[Questions to answer]
1. Answer these questions about the chapter on the mess-around method:
(a) How many people were in the audience that was given the puzzle?
(b) What animal does the author use to describe the way people focus on the problem with their conscious minds?
(c) What do tactile people do when working on the puzzle?
2. Write the next part of the chapter on the mess-around method, starting after its final sentence.

[Passage shown]
━━━━━━━━━━━━━━━━━━━━━━━━━━━━━━

Chpter 4: How the Mess-Around Method Works and Why

 

[This post is a follow-up of my previous post.  You should read that first before continuing.]

The Way You Think

Think about what was going on in your mind and how your were feeling while you were working on the matchstick puzzle.

●   You felt the solution coming on and knew it before it clicked into your conscious mind. “Getting it” included feeling it, and the solution came from somewhere other than your logical conscious mind.  The first step in taking control of your thinking processes is to realize this.

A friend solved the puzzle in less than minute. When I first tried it years ago, it took me lots longer – but I hadn’t spent so much time in bars.  I remember giving the puzzle to an audience of 250 and their coming at it in all sorts of ways.  Gradually, here and there all over the room I could hear bursts of, “Got it!” But even though their ways of going about it differed widely, they all used the same mechanism: Focusing in on the problem with their conscious minds, the way a beagle sniffs around and picks up the scent of a rabbit.  Once she focuses on the trail, her body takes over, and it’s curtains for the rabbit.

●   That’s what you did, too.  You glanced over the situation and the instructions.  That’s your first go at it– seeing what’s there and double checking what you’re asked to do. You browse around.

●   You begin to focus in on what you need to do.  That’s the next level of involvement.  You focus.  For reasons I’ll go into later, you may focus very quickly and see the solution immediately, or you may need to mess around some more, maybe lots more.

Over the years you collected and stored lots of tools in your conscious mind.  If you discuss with others how they went about solving the puzzle, you will see they have their own unique collections.   Some people are tactile and pick up the matchsticks  or slide them around.  Some will mentally hitch a ride on one and glide around.  You may have checked your kit to see if you have some tools that have served well in similar situations.  If you’ve done lots of puzzles like this, then, like my friend, you probably saw the solution right away.

Here’s the solution:

 

 

 

 

 

 

 

 

 

Crazy Logic

I should add that some students came up with solutions I never dreamed of, some of them quite ingenious, and seeing all those crazy ways of doing things allowed me to keep on adding tools to my own kit.   This is what I did come to realize:

Within the limits of biology and nature, we all have all the tools we need to fulfill our own lives, and no problem or situation that is truly our own is beyond our capacity to manage it.  This may seem like a crazy assertion, but try out your new flexibility and ask yourself, “From what point of view does that statement make sense?

━━━━━━━━━━━━━━━━━━━━━━━━━━━━━━

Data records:
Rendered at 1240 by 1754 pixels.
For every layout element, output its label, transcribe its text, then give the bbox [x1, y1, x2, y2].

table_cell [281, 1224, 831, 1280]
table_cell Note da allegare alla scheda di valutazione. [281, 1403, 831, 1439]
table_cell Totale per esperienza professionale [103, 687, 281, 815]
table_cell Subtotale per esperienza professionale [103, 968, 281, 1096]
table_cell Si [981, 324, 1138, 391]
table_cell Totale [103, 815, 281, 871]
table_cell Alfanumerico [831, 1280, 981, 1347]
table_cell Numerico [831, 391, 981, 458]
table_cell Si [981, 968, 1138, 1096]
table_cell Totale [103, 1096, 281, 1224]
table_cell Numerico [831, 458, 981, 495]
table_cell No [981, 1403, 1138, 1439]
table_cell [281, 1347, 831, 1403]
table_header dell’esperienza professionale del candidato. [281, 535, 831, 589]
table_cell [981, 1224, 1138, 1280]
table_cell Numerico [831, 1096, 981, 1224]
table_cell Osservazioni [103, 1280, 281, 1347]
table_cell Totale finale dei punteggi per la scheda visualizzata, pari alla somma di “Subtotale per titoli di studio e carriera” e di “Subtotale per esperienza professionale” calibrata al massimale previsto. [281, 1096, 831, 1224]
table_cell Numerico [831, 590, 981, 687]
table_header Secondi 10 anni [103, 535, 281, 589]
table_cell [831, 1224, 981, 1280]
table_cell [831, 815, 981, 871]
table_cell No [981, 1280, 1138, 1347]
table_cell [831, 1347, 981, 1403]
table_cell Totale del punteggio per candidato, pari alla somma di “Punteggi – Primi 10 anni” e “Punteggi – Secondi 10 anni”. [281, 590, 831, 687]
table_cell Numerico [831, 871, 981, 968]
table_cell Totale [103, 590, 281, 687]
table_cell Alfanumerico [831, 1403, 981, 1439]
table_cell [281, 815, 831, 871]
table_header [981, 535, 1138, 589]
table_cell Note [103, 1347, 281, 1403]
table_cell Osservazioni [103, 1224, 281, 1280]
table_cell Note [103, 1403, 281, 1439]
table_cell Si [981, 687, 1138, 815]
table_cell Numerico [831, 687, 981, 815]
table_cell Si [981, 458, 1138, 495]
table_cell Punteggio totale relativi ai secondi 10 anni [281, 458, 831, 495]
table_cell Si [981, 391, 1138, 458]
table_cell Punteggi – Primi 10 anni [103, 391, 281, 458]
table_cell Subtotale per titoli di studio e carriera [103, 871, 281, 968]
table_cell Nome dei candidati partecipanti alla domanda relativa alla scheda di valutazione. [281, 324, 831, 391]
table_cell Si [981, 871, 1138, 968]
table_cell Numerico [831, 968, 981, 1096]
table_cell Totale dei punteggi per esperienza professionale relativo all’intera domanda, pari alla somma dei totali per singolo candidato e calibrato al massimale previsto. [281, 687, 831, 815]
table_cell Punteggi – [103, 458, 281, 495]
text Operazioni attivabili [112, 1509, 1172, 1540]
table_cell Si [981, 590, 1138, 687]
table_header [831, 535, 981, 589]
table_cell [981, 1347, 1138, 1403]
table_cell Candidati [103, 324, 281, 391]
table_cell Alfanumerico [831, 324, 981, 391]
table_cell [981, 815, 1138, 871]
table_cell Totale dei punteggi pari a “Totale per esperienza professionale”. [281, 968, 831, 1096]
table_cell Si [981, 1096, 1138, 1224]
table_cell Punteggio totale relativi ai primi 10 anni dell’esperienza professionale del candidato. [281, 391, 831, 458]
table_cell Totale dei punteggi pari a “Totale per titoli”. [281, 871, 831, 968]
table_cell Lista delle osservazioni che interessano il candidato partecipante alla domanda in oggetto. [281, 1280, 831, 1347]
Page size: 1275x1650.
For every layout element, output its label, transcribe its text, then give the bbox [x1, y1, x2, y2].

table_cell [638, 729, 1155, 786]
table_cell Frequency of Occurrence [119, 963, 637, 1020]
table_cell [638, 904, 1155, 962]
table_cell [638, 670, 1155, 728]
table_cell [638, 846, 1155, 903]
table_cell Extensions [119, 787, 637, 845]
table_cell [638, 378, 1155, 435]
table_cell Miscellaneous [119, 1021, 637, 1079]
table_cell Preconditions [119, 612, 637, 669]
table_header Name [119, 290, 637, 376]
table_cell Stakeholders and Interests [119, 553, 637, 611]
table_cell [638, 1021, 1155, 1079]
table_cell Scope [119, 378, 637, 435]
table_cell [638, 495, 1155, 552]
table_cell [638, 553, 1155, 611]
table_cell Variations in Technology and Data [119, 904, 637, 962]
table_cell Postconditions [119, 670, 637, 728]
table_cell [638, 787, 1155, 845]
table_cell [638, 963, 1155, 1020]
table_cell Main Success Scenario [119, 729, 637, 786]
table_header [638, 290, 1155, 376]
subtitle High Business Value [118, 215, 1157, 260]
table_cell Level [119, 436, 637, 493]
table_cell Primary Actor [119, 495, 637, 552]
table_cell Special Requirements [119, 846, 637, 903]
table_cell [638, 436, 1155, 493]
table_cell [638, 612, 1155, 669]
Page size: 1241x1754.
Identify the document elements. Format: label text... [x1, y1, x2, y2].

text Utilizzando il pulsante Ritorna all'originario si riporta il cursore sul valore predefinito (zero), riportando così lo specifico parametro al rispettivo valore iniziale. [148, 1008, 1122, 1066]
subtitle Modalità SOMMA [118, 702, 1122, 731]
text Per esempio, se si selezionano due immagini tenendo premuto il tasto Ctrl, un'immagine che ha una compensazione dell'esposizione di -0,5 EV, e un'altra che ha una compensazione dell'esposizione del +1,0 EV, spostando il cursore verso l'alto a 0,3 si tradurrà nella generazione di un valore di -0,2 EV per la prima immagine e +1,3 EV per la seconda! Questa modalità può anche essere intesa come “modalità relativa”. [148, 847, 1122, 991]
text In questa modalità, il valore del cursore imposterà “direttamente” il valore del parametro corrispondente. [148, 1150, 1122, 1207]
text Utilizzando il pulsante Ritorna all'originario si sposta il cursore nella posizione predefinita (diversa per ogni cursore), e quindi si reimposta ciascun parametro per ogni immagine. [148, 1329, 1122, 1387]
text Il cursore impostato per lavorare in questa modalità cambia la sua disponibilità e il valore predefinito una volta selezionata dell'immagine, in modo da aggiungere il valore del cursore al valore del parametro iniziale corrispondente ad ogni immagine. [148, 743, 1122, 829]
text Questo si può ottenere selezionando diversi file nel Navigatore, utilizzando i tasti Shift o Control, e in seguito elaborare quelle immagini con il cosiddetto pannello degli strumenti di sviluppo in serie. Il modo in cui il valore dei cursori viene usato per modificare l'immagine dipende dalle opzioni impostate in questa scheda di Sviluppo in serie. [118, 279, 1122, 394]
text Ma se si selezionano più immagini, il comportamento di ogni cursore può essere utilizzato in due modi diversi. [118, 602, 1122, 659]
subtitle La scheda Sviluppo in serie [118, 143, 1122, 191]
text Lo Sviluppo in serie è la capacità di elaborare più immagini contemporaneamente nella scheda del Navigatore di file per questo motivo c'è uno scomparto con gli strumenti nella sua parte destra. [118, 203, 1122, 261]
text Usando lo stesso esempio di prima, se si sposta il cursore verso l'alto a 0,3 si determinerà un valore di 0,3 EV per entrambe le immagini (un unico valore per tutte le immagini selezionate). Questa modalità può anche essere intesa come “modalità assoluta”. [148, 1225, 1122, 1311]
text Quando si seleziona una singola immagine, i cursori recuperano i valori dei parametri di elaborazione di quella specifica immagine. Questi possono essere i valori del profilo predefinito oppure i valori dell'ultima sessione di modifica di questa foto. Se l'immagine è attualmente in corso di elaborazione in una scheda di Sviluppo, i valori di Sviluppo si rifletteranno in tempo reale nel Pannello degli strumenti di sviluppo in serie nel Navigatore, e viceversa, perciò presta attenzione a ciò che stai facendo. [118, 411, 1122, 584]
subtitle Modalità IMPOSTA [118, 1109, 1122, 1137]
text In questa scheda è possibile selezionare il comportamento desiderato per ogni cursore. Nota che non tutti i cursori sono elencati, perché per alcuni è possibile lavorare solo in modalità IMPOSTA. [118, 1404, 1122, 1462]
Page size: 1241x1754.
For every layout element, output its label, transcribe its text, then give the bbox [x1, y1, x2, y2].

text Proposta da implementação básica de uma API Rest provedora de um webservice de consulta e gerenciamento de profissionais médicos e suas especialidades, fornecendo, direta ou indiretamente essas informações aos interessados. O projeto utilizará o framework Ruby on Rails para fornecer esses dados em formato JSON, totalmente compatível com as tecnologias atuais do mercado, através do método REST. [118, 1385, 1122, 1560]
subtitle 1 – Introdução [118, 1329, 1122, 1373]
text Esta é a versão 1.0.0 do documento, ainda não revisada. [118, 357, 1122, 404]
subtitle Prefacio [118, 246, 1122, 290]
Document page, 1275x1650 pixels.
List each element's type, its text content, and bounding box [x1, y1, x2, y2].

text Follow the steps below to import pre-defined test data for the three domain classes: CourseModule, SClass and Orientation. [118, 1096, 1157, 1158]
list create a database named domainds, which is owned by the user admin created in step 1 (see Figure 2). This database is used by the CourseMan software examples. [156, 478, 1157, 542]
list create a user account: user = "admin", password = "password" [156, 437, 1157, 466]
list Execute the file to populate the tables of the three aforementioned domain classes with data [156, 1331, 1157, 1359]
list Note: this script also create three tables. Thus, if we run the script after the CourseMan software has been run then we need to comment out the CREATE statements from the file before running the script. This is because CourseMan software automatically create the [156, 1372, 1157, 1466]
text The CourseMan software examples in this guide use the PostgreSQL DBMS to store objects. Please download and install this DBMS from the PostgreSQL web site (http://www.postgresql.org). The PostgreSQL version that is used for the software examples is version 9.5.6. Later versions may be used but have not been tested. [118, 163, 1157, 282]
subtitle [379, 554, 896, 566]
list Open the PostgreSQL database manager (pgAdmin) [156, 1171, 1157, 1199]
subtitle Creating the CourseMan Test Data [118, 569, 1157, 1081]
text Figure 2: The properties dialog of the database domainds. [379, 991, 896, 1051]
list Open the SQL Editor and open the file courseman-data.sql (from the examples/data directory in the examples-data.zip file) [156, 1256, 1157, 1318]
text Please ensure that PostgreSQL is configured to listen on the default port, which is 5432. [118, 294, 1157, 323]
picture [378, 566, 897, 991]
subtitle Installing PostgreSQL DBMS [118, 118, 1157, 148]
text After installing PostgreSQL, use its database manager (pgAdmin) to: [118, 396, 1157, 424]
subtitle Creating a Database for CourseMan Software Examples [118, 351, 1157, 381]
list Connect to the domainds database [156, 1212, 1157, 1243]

━━━━━━━━━━━━━━━━━━━━━━━━━━━━━━

[Responses in order]
1.
(a) 250
(b) A beagle sniffing around and picking up the scent of a rabbit
(c) They pick up the matchsticks or slide them around.

2.
It’s obvious, isn’t it, that the minute we emerge from the womb we set about educating ourselves (our selves). That’s what babies do.  It’s their job.  When you solved the matchstick puzzle you were continuing this process of educating yourself. And you know perfectly well how to do that.  Just as trees know how to grow themselves, people know how to grow themselves.  We are born that way.  “Messing around” is just another way of describing how we use the conscious mind to focus in on things we need to do.  “Intelligent play” might be another way to characterize what you’re doing.

brain1

SANDBOX

The job of our logical conscious minds is to set up the problem, get our pencils sharpened, lay out the work, bring the task into focus.  This takes place in the left hemispheres of the brains of most people.  Getting things ready, setting things up – that’s the job of our conscious minds.  It is NOT their job to solve problems.  It never is.  That’s the job of our  non-conscious minds, and that work is centered in the amazingly powerful right hemisphere of the brains  of most people.  Solutions, insights, enlightenment, ALWAYS come from this hemisphere.

The less effortfully, the more playfully, you fiddle around with a situation, the more freely all the messy data will flow through your  corpus callosum into your right hemisphere.  Then you can go ride your bike, do some house work, go to bed.  Meanwhile your right hemisphere will  happily sort it all out and come up with an elegant solution.   Later on that solution will “come to you”, and you will say, “Aha!”   Then you can use your conscious mind to put what you already know into words or a painting or a computer app.   All the sweat, all the anguish, all the tears, all the anxiety, come from asking the conscious mind to do the work it is not designed to do.  Once you free it to do what it is good at, you won’t have to upset yourself anymore.  You can relax.

 

The conscious mind sets the stage.

The non-conscious mind resolves the issue, solves the problem, creates the insight.

The conscious mind puts what’s been discovered into a physical form.